AMD A10-6800K and A4-4000 Richland APU Review

I could not find the listing of the speed of the 8GB DDR3 ram. But this is a huge factor in the performance of the A10 chips.
 
Mosu, comparing to a Core i7-4770K is silly and completely undermines your argument. You should stick to showing how the AMD APU's beat similarly priced Intel configurations in performance, or beat in price similarly performing configurations.

By the way for anyone who wants a good power comparison Tom's Hardware has one here: http://www.tomshardware.com/reviews/a10-6700-a10-6800k-richland-review,3528-11.html

I agree, the point of an APU is not to be the most powerful brute force processor and compete with the I7, it is a solution giving great gaming/media performance in a small package. The CPU does its job with the on board graphics and gives you a complete package to play games decently on a budget without having to worry about a separate GPU in the mix. The I7 is meant for high end gaming and a separate GPU, the on board is there for low power when not gaming.
 
First, let me say thank you for the review. However I would've liked to have seen the A10-6800k paired with some 2133mhz RAM for these benchmarks. APUs are heavily dependant on memory speed, and in getting the 6800k vs the 6700 you're paying for that built in 2133mhz memory controller and higher clock speeds. Also, the 6800k overclocks much better than it's Trinity counterpart - another review I read saw the 6800k get up to 5.0ghz easily and this gave it a sweet performance boost. Richland was a mild refresh to the Trinity lineup, nothing more. AMD is still planning on releasing Kaveri in 4Q13 - expect to see great things out of that.

I also agree with what someone said about using OpenCL benchmarks, as the APUs tend to shine in those. In your Adobe benchmark did you have OpenCL enabled?

Finally, for anyone talking about power consumption - First of all, it's a desktop. No one cares about battery life on a desktop. Secondly, Intel's TDP is up quite a bit on their new Haswell architecture, and doesn't do so well in the wattage arena either.
 
I agree that OpenCL benchmarks are interesting, though I'd rather stick to practical ones than theoretical ones. The interesting thing in the results I've seen is that Intel crushes the AMD APU's in some OpenCL benchmarks. (In others AMD beats Intel.)
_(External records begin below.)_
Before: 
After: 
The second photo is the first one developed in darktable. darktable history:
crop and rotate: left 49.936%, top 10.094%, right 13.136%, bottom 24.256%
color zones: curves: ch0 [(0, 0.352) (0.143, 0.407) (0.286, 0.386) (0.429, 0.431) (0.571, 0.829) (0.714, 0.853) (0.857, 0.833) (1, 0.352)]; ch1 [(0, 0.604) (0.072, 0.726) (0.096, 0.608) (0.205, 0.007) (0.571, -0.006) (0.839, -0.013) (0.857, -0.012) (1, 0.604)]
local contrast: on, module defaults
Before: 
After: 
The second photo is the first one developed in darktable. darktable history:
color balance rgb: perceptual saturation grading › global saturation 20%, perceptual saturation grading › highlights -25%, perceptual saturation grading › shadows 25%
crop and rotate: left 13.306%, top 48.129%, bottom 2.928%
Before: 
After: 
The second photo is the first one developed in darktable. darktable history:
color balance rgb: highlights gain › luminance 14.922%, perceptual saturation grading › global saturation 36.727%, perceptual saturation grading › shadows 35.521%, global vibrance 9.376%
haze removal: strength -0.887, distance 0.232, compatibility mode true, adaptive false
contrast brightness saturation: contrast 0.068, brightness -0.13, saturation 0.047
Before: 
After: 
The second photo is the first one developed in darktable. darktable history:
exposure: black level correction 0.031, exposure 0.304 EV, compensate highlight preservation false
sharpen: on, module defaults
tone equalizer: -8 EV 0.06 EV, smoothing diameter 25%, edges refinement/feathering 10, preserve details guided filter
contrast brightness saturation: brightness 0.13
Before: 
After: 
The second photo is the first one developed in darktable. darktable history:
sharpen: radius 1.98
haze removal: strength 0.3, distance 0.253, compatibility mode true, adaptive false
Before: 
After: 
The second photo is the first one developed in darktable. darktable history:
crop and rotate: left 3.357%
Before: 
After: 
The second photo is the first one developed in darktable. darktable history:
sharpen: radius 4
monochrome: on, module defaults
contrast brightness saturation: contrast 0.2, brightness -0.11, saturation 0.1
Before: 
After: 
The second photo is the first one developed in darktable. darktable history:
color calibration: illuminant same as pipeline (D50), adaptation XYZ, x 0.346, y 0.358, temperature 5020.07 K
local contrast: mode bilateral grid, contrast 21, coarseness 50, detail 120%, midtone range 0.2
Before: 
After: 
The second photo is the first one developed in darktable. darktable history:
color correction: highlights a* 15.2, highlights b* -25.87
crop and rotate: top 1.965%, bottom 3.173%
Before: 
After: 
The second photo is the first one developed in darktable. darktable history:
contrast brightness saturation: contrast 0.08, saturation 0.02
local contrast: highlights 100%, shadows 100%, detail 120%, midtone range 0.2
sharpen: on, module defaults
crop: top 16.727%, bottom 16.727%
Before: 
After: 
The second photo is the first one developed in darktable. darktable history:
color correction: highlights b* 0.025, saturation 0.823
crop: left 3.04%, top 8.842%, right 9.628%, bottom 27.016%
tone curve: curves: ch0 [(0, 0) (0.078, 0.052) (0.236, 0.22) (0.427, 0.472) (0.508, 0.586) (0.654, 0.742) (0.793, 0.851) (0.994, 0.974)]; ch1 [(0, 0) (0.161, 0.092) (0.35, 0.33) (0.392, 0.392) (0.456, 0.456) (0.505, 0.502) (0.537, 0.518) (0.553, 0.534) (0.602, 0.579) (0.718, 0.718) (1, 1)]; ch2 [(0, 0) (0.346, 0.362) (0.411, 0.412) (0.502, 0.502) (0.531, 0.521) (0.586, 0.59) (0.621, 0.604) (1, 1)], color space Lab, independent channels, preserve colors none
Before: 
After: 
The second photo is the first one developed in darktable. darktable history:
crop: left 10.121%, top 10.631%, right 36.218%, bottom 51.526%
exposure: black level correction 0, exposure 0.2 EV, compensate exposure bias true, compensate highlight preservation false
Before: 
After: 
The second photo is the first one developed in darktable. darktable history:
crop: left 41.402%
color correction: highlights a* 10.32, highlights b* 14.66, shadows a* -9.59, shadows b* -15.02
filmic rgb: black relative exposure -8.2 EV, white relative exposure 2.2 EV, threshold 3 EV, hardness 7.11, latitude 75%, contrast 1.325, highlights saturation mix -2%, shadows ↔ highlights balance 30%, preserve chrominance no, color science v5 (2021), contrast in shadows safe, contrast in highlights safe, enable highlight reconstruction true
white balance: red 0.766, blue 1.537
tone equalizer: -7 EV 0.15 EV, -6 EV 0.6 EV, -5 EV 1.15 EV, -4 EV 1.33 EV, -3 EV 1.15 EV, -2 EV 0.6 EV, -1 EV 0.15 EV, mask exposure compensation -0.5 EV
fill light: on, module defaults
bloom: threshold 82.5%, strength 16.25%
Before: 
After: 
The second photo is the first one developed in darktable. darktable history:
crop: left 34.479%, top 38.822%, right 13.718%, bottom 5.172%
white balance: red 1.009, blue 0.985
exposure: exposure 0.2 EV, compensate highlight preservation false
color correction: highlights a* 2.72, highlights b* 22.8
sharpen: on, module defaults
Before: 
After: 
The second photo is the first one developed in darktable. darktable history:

"No one cares about battery life on a desktop." That's your spin, but people do care about power consumption on desktop, and especially in an HTPC.
 
I agree that OpenCL benchmarks are interesting, though I'd rather stick to practical ones than theoretical ones. The interesting thing in the results I've seen is that Intel crushes the AMD APU's in some OpenCL benchmarks. (In others AMD beats Intel.)

"No one cares about battery life on a desktop." That's your spin, but people do care about power consumption on desktop, and especially in an HTPC.

Sorry I am a bit late to the party but for all those complaining about the lack of OpenCL testing we tested with Photoshop CS6 which by default uses the graphics processor to boost performance. Therefore we did test Photoshop CS6 using OpenCL.
 
Sorry I am a bit late to the party but for all those complaining about the lack of OpenCL testing we tested with Photoshop CS6 which by default uses the graphics processor to boost performance. Therefore we did test Photoshop CS6 using OpenCL.

The fact that Photoshop CS6 can take advantage of OpenCL doesn't mean that the workload used in the test does. It stands to reason that if OpenCL was used then the FX 4350 with its Radeon 7970 would have had much better results than the A10-6800K. That's not guaranteed, of course, but the benchmark looks consistent with the relative CPU power, and I would have expected results using OpenCL to be somewhat different.
 
Actually all platforms used the Radeon HD 7970GHz in that test. The only tests we dumped the 7970 for were the IGP tests. What workload do you suggest we use? Have you got something hand picked?

I see the need to test Photoshop CS6 without the dedicated GPU and that is something we will add in future reviews with these kinds of CPUs.

PCMark 8 does have a pretty detailed Photoshop CS6 workload so we will probably use that in future.
 
The fact that Photoshop CS6 can take advantage of OpenCL doesn't mean that the workload used in the test does. It stands to reason that if OpenCL was used then the FX 4350 with its Radeon 7970 would have had much better results than the A10-6800K. That's not guaranteed, of course, but the benchmark looks consistent with the relative CPU power, and I would have expected results using OpenCL to be somewhat different.

AMD just signed a deal with Adobe to further integrate OpenCL. It probably wont be another few months before it is fully integrated.
 
Please stop using BF3 in single player as a CPU benchmark, it is totally irrelevant. In multiplayer you can see a big difference between CPUs, especially on 48/64 player servers.
 
I'm a big fan of gaming consoles like PS3 online , PSP and a casual gamer for PC ; however, I find it interesting to know more about AMD's APU based on this review and I'm not buying a PS4 or XBox one just yet.